Sports, as everything in life are experiencing constant changes and evolution. We all are witness of how soccer is introducing technology as VAR or how ruby teams wearing cutting-edge technology. Weightlifting isn’t an exception. This sport has been shaped for the past of centuries since the Ancient Greek. Since the first documented weightlifting competition, around 1880 in Piccadilly Circus, different movements has been used to complete these strength feats: one hand twist, one hand swing, two-hand press… But, from 1973 to our days there are two event that reign in weightlifting competitions: snatch and clean and jerk.
This classical even is executed through the action of lifting the barbell from the platform to the extended arms directly, above the dead, by the help of a squat or split. It is made up for the following phases:
The weightlifter comes to the bar and places his feet under the barbell. The bar must be above the phalanges of the toes. Then the trunk bends and the barbell is seized in a wide grip. By flexing the legs, the tibia come closer to the barbell and the knees. The shoulders are in front of the barbell, the arms extended and relaxed, because in the first stage of the pull the weight is lifted by the force of the muscles of the legs and the back.

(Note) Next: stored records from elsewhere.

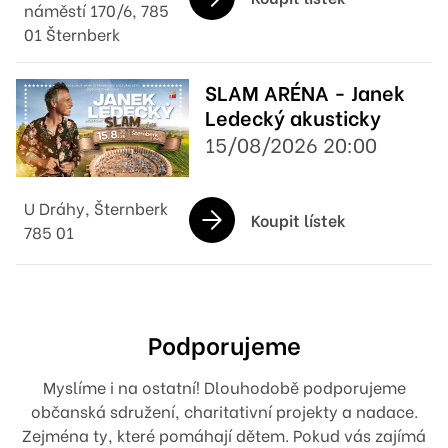
náměstí 170/6, 785
01 Šternberk
SLAM ARÉNA - Janek
Ledecký akusticky
15/08/2026 20:00
U Dráhy, Šternberk
Koupit lístek
785 01
Podporujeme
Myslíme i na ostatní! Dlouhodobě podporujeme
občanská sdružení, charitativní projekty a nadace.
Zejména ty, které pomáhají dětem. Pokud vás zajímá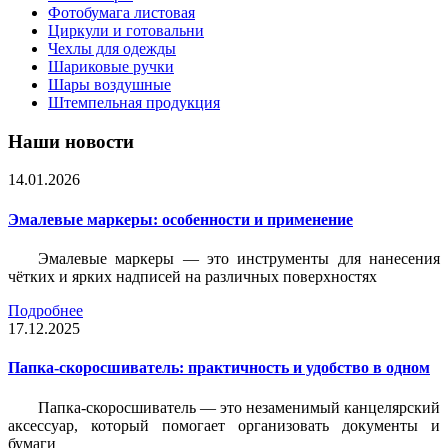
Фотобумага листовая
Циркули и готовальни
Чехлы для одежды
Шариковые ручки
Шары воздушные
Штемпельная продукция
Наши новости
14.01.2026
Эмалевые маркеры: особенности и применение
Эмалевые маркеры — это инструменты для нанесения
чётких и ярких надписей на различных поверхностях
Подробнее
17.12.2025
Папка-скоросшиватель: практичность и удобство в одном
Папка-скоросшиватель — это незаменимый канцелярский
аксессуар, который помогает организовать документы и
бумаги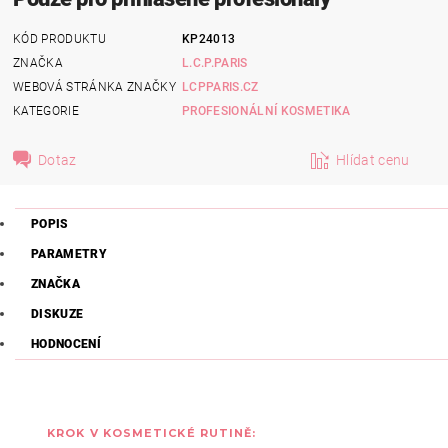
KÓD PRODUKTU
KP24013
ZNAČKA
L.C.P.PARIS
WEBOVÁ STRÁNKA ZNAČKY
LCPPARIS.CZ
KATEGORIE
PROFESIONÁLNÍ KOSMETIKA
Dotaz
Hlídat cenu
POPIS
PARAMETRY
ZNAČKA
DISKUZE
HODNOCENÍ
KROK V KOSMETICKÉ RUTINĚ: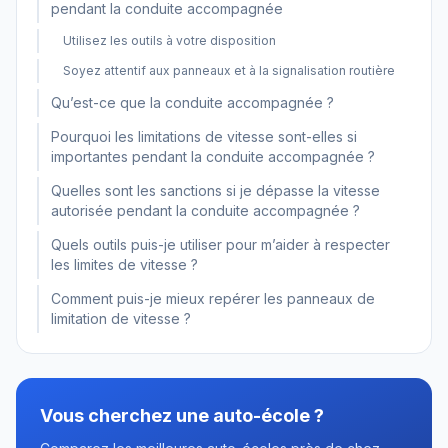
pendant la conduite accompagnée
Utilisez les outils à votre disposition
Soyez attentif aux panneaux et à la signalisation routière
Qu’est-ce que la conduite accompagnée ?
Pourquoi les limitations de vitesse sont-elles si
importantes pendant la conduite accompagnée ?
Quelles sont les sanctions si je dépasse la vitesse
autorisée pendant la conduite accompagnée ?
Quels outils puis-je utiliser pour m’aider à respecter
les limites de vitesse ?
Comment puis-je mieux repérer les panneaux de
limitation de vitesse ?
Vous cherchez une auto-école ?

The bar will not a perfectly vertical trajectory during the pull. In the first phases, the bar gets near the weightlifter’s tibia and knees, because of the unbending of the legs and the straightening of the trunk. The arms remain extended with the only role of sustaining the bar.

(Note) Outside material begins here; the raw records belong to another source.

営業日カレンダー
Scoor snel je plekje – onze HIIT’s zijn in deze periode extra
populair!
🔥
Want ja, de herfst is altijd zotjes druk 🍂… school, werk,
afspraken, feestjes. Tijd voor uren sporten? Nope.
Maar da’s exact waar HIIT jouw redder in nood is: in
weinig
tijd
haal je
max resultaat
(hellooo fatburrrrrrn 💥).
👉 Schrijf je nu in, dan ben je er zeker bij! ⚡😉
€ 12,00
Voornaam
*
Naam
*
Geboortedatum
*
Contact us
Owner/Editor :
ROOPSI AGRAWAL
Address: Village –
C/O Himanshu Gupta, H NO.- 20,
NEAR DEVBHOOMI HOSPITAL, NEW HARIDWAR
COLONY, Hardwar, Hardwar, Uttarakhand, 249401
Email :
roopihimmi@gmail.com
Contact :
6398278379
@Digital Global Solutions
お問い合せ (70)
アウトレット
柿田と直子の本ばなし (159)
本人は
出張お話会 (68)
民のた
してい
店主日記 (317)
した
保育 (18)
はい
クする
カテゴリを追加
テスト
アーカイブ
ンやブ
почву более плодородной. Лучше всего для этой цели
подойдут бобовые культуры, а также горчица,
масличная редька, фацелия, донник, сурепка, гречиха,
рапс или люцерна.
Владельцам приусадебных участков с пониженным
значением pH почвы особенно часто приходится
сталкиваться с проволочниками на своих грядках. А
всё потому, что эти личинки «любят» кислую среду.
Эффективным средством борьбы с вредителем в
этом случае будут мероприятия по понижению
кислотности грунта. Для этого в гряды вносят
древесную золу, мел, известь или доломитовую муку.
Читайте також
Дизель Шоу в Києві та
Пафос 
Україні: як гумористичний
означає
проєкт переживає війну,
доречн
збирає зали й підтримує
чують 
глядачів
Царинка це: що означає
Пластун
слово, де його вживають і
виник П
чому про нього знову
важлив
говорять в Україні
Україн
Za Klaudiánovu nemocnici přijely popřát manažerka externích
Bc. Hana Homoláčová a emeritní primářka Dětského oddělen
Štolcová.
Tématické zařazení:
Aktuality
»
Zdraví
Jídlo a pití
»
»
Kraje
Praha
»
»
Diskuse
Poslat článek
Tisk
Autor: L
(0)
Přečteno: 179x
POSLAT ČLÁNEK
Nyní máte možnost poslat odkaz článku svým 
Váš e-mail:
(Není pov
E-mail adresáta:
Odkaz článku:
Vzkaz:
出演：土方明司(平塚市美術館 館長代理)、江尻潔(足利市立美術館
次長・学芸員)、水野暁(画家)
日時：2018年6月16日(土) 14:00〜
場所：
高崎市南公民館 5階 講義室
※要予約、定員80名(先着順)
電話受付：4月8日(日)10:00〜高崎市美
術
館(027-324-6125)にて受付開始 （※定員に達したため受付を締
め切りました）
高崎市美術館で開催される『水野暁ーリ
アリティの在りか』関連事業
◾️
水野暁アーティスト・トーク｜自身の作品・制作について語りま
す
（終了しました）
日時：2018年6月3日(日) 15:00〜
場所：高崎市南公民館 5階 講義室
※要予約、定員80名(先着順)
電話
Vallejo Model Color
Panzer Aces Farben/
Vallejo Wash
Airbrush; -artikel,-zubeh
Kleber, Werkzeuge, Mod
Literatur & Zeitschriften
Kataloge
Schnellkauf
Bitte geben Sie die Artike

When the barbell has passed the knees the second phase of the pull begins, the trajectory of the whole pull looking like the elongated letter “S”. The speed increase at this point involving important muscle groups of the body: the muscles of the back and legs. This motion is executed with the trunk erect.
Only at the end of this phase the arms come into action, bending together with the raising of the shoulders as high as possible. In order to gain height, it is necessary to rise in tiptoes at the end of the “explosion”.
This phase of the movement may be executed in two different procedures: with a split or a squat.
If you choose make your snatch with a split it is really important to make the split with the highest speed. The split is performed from the highest position of the pull, the strongest leg is taken ahead and the other backward as fast as possible, leaning with tiptoes on the ground and with toes directed inward. During the split the trunk keeps a vertical position. The split must be executed as deep as possible.
However, if you prefer doing the squat procedure, when the pull has been made and the barbell has been taken to the highest point a squat is executed. This position is characterized by a very stable lateral equilibrium. In order to compensate the forward-backward equilibrium the trunk is much bent forward, meanwhile the arms go much behind.
Rising from the split position takes place after the barbell has been fixed during the split. Together with the beginning of the rising, the center of gravity of the barbell is moved backward, in order to permit the front leg to get straightened and to make half a step back.
Rising from the squat position is executed through the extension of the legs, from a deep squat. If the rising cannot be achieved, the shock produced by hitting the thigs on the shanks is used, which makes the motion much easier.
Regardless of the way of rising from the split position, it is necessary to keep the barbell above the head until the signal to put it down is given by referee ot through a buzzer.
The snatch technique lasts for about 3-4 seconds and is achieved with the breath cut off. When the soles have been placed under the bar, several deep breaths are made. It is not recommended to breathe during que rising because, if the thoracic cage is not blocked the relaxation of the trunk may lead the failure of the movement.